=== READING TEXT ===
C0rn3j · June 29, 2023, 9:05am

Anything else I can provide?

Mogaba · July 8, 2023, 11:46am

I found something interesting: if I use “lxc-start -F” to start a container in the foreground mode, reboot works fine every time. I don’t know what this means but maybe it will help.
===
**DIRECTIONS:**
1 > In the forum thread, which command does Mogaba say makes reboot work fine every time?
2 > Can you rewrite the paragraph in the forum thread beginning "I found something interesting" as a shorter version that keeps its main facts?
3 > Do these statements agree with the forum thread? (a) The "-F" option starts a container in foreground mode. (b) With "lxc-start -F", reboot only works some of the time. (c) Mogaba explains what the finding means.
These data records come from a separate source and are unrelated to the forum thread.
=== DATASET ===
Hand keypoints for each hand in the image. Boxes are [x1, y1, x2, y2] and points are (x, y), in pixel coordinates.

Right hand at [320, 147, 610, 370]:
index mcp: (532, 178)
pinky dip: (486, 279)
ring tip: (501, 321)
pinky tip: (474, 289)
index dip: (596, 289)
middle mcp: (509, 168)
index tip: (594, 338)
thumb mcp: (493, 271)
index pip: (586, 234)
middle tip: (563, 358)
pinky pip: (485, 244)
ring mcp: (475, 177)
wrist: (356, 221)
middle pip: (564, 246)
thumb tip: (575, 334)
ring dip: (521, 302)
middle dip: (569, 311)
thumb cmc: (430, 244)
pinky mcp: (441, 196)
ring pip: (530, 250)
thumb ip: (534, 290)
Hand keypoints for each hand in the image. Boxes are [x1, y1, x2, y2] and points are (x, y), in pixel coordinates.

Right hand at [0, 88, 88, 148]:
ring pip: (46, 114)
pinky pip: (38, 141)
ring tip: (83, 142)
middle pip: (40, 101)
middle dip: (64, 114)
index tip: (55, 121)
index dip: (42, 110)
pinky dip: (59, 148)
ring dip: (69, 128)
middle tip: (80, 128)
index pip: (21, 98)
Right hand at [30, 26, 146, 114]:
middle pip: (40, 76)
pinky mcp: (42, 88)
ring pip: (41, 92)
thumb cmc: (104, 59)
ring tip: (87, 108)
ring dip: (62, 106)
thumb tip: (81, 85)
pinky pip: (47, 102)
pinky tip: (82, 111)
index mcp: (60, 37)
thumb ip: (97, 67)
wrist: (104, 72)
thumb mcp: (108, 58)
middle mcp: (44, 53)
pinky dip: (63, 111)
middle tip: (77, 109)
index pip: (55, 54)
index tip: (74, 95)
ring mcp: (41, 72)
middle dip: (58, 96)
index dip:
===
**RESPONSES BY ITEM NUMBER:**
1 > lxc-start -F

2 > Starting a container in foreground mode with "lxc-start -F" makes reboot work every time. The cause is unclear, but the finding may help.

3 >
(a) Yes: "if I use “lxc-start -F” to start a container in the foreground mode"
(b) No: "reboot works fine every time"
(c) No: "I don’t know what this means"